A Very Expensive Jin Jun Mei

When I wrote the post last week about the very expensive Longjing, I wasn’t intending to make this into a series of expensive tea, but it happened to work out that way this week. I saw a very expensive Jin Jun Mei from Harney & Sons and was too curious not to try it. So let’s get to it and see if it’s worth the price.

I used 3.6 grams in a 100 ml gaiwan with 200 F water and steeped it for 10 seconds +5 each additional infusion.

The first infusion gave me notes of malt, chocolate, creaminess and sweetness, yum! The texture was medium to thick and there was a slight mineral note to the finish. So far so good. The second infusion had a very slight floral note, mostly in the aroma, and the body was thicker than the first infusion. Still good!

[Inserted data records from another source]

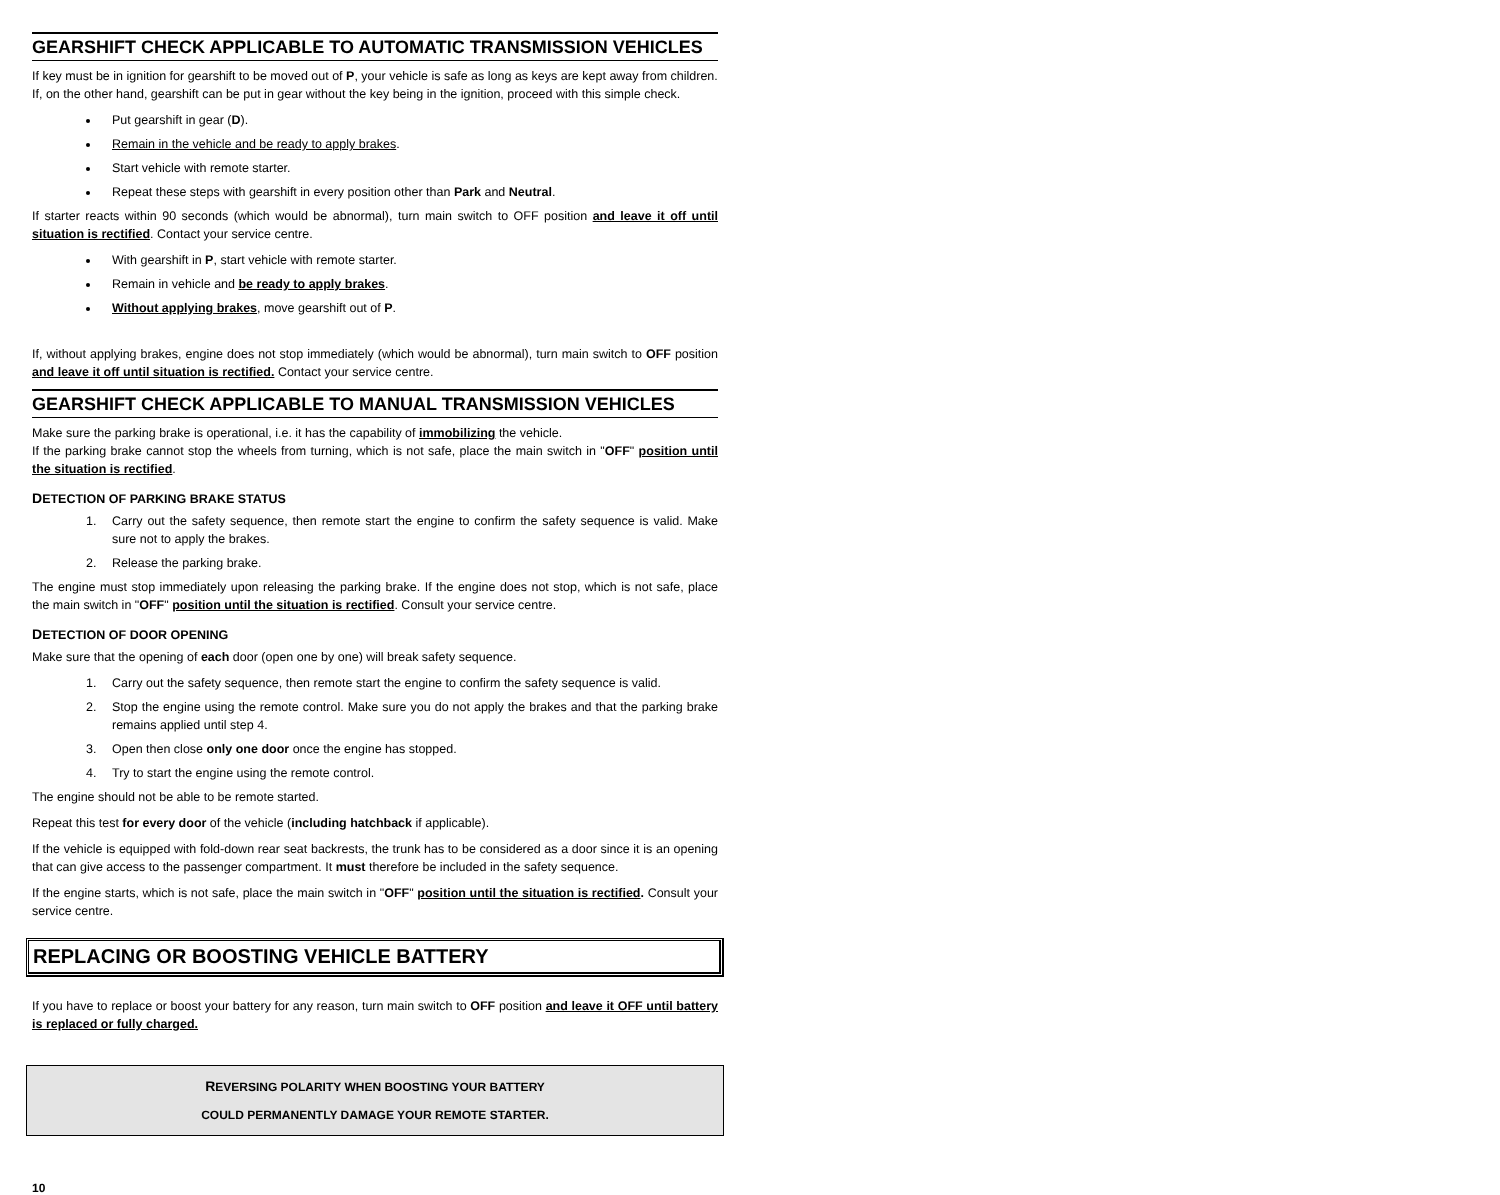GEARSHIFT CHECK APPLICABLE TO AUTOMATIC TRANSMISSION VEHICLES
If key must be in ignition for gearshift to be moved out of P, your vehicle is safe as long as keys are kept away from children.
If, on the other hand, gearshift can be put in gear without the key being in the ignition, proceed with this simple check.
Put gearshift in gear (D).
Remain in the vehicle and be ready to apply brakes.
Start vehicle with remote starter.
Repeat these steps with gearshift in every position other than Park and Neutral.
If starter reacts within 90 seconds (which would be abnormal), turn main switch to OFF position and leave it off until situation is rectified. Contact your service centre.
With gearshift in P, start vehicle with remote starter.
Remain in vehicle and be ready to apply brakes.
Without applying brakes, move gearshift out of P.
If, without applying brakes, engine does not stop immediately (which would be abnormal), turn main switch to OFF position and leave it off until situation is rectified. Contact your service centre.
GEARSHIFT CHECK APPLICABLE TO MANUAL TRANSMISSION VEHICLES
Make sure the parking brake is operational, i.e. it has the capability of immobilizing the vehicle.
If the parking brake cannot stop the wheels from turning, which is not safe, place the main switch in "OFF" position until the situation is rectified.
DETECTION OF PARKING BRAKE STATUS
1. Carry out the safety sequence, then remote start the engine to confirm the safety sequence is valid. Make sure not to apply the brakes.
2. Release the parking brake.
The engine must stop immediately upon releasing the parking brake. If the engine does not stop, which is not safe, place the main switch in "OFF" position until the situation is rectified. Consult your service centre.
DETECTION OF DOOR OPENING
Make sure that the opening of each door (open one by one) will break safety sequence.
1. Carry out the safety sequence, then remote start the engine to confirm the safety sequence is valid.
2. Stop the engine using the remote control. Make sure you do not apply the brakes and that the parking brake remains applied until step 4.
3. Open then close only one door once the engine has stopped.
4. Try to start the engine using the remote control.
The engine should not be able to be remote started.
Repeat this test for every door of the vehicle (including hatchback if applicable).
If the vehicle is equipped with fold-down rear seat backrests, the trunk has to be considered as a door since it is an opening that can give access to the passenger compartment. It must therefore be included in the safety sequence.
If the engine starts, which is not safe, place the main switch in "OFF" position until the situation is rectified. Consult your service centre.
REPLACING OR BOOSTING VEHICLE BATTERY
If you have to replace or boost your battery for any reason, turn main switch to OFF position and leave it OFF until battery is replaced or fully charged.
REVERSING POLARITY WHEN BOOSTING YOUR BATTERY
COULD PERMANENTLY DAMAGE YOUR REMOTE STARTER.
10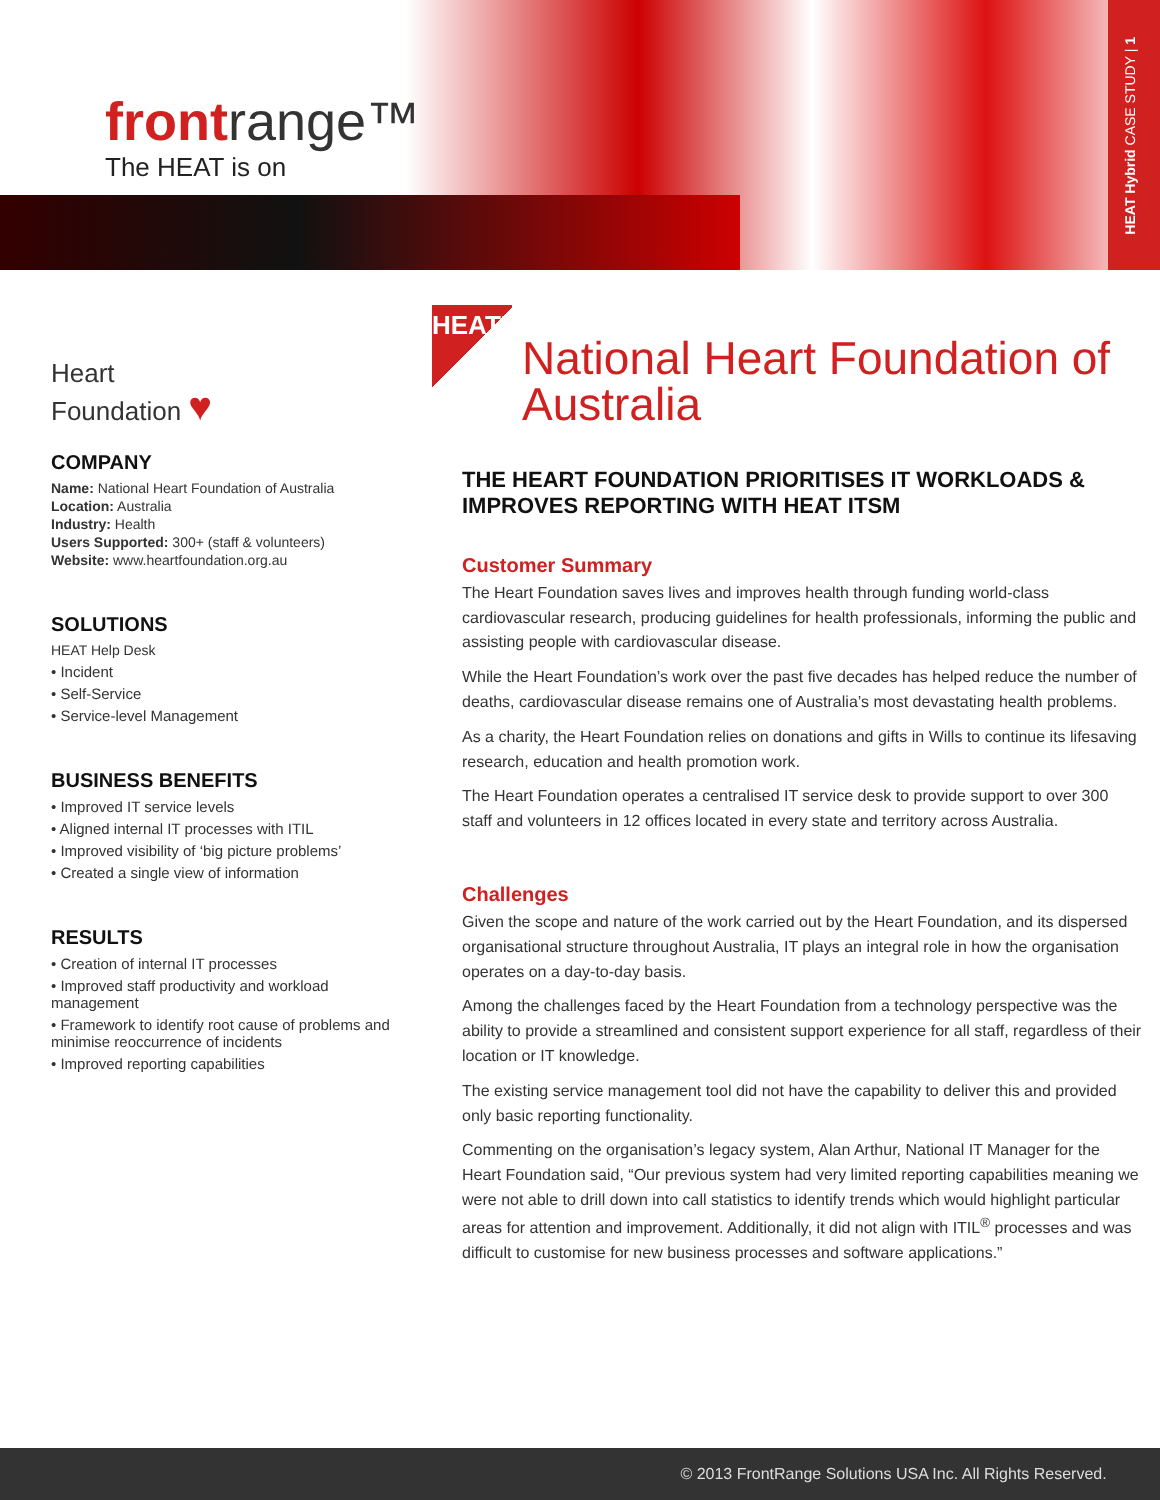HEAT Hybrid CASE STUDY | 1
frontrange™
The HEAT is on
Heart
Foundation ♥
COMPANY
Name: National Heart Foundation of Australia
Location: Australia
Industry: Health
Users Supported: 300+ (staff & volunteers)
Website: www.heartfoundation.org.au
SOLUTIONS
HEAT Help Desk
• Incident
• Self-Service
• Service-level Management
BUSINESS BENEFITS
• Improved IT service levels
• Aligned internal IT processes with ITIL
• Improved visibility of ‘big picture problems’
• Created a single view of information
RESULTS
• Creation of internal IT processes
• Improved staff productivity and workload management
• Framework to identify root cause of problems and minimise reoccurrence of incidents
• Improved reporting capabilities
HEAT™
National Heart Foundation of Australia
THE HEART FOUNDATION PRIORITISES IT WORKLOADS & IMPROVES REPORTING WITH HEAT ITSM
Customer Summary
The Heart Foundation saves lives and improves health through funding world-class cardiovascular research, producing guidelines for health professionals, informing the public and assisting people with cardiovascular disease.
While the Heart Foundation’s work over the past five decades has helped reduce the number of deaths, cardiovascular disease remains one of Australia’s most devastating health problems.
As a charity, the Heart Foundation relies on donations and gifts in Wills to continue its lifesaving research, education and health promotion work.
The Heart Foundation operates a centralised IT service desk to provide support to over 300 staff and volunteers in 12 offices located in every state and territory across Australia.
Challenges
Given the scope and nature of the work carried out by the Heart Foundation, and its dispersed organisational structure throughout Australia, IT plays an integral role in how the organisation operates on a day-to-day basis.
Among the challenges faced by the Heart Foundation from a technology perspective was the ability to provide a streamlined and consistent support experience for all staff, regardless of their location or IT knowledge.
The existing service management tool did not have the capability to deliver this and provided only basic reporting functionality.
Commenting on the organisation’s legacy system, Alan Arthur, National IT Manager for the Heart Foundation said, “Our previous system had very limited reporting capabilities meaning we were not able to drill down into call statistics to identify trends which would highlight particular areas for attention and improvement. Additionally, it did not align with ITIL<sup>®</sup> processes and was difficult to customise for new business processes and software applications.”
© 2013 FrontRange Solutions USA Inc. All Rights Reserved.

On the third infusion, I picked up a chalky minerality on the very front, which is a new taste that I don’t think I have experience in tea before. It was short and went away quickly, but I noticed it. Kind of like a packet of hot chocolate powder.

The 4th infusion was pure creamy chocolate luxurious goodness. The 5th infusion had a drying sensation on the back of my throat. The 6th and 7th had the chalky taste on the front. The chocolate, malt, and creamy notes all stayed prevalent throughout all of the infusions. The body sensation was both warming and calming and overall a pleasant feeling.

Now to the big question, just how expensive is it? And is it worth it? This tea currently sells for….. drumroll please….. $149 for 2 oz. (56g)! So let’s break that down. Say 3.5 grams per session gives you 16 sessions in a 2 oz. tin. That is $9.32 per session. You can get at least 8 infusions per session, so at 8 infusions that comes to $1.17 per cup! That is a lot of money for tea.

Now, this tea is very good overall and I really did enjoy drinking it. Is it worth that price, though? In my very humble and still very novice opinion as a tea drinker, probably not. But, in my professional opinion as a CPA, if you were my client and I had a fiduciary duty to look out for your best financial interests, here’s a two word answer: Heck no. If you were my client, I would advise strongly against paying that price for that tea.

It is my gut feeling that you can find other Jin Jun Mei from other sellers that is just as good or really close or even better for much much less. Harney can get a little crazy with their prices sometimes, and this is one of those times if you ask me. I didn’t enjoy it quite as much as the other Jin Jun Mei that I tried, and that tea was a lot less expensive than this one.

This tea is very good and if you had given in to me, I would have certainly enjoyed it. That being said, the price on this is a bit outrageous so please don’t buy it. Cheers!

4 thoughts on “A Very Expensive Jin Jun Mei

  1. Wow!

    If I’ve done my sums right, that works out at 6(!!!) times the price of the Jin Jun Mei from one of my regular suppliers, and that’s a hand plucked and processed tea from Tongmu in Wuyi shan.

    Outrageous indeed!


  2. Mike Harney here I agree both this Jin Jun Mei and the Lung Ching are expensive. However I went there and paid the same rate as Chinese buyers for the best that was available. I wanted to offer the best and see if people would try it. Yes we can find cheaper ones, but they will be export quality. We will evaluate this experiment later on. Thanks for your comments

    Liked by 1 person

    1. Mr. Harney, I am humbled and honored that you took time to read my blog. I have always been a fan of your teas, with a stash of black and gold tins to prove it. This tea was delicious, but I just couldn’t recommend paying that price for it.

      If I may suggest, I do believe that more sourcing information would go a long way with the high end tea drinkers. Information such as date of picking and processing, village of origin, elevation, cultivar, etc. is of great importance to tea enthusiasts like myself who are trying to learn the intricacies of all the different teas of the world. Thank you!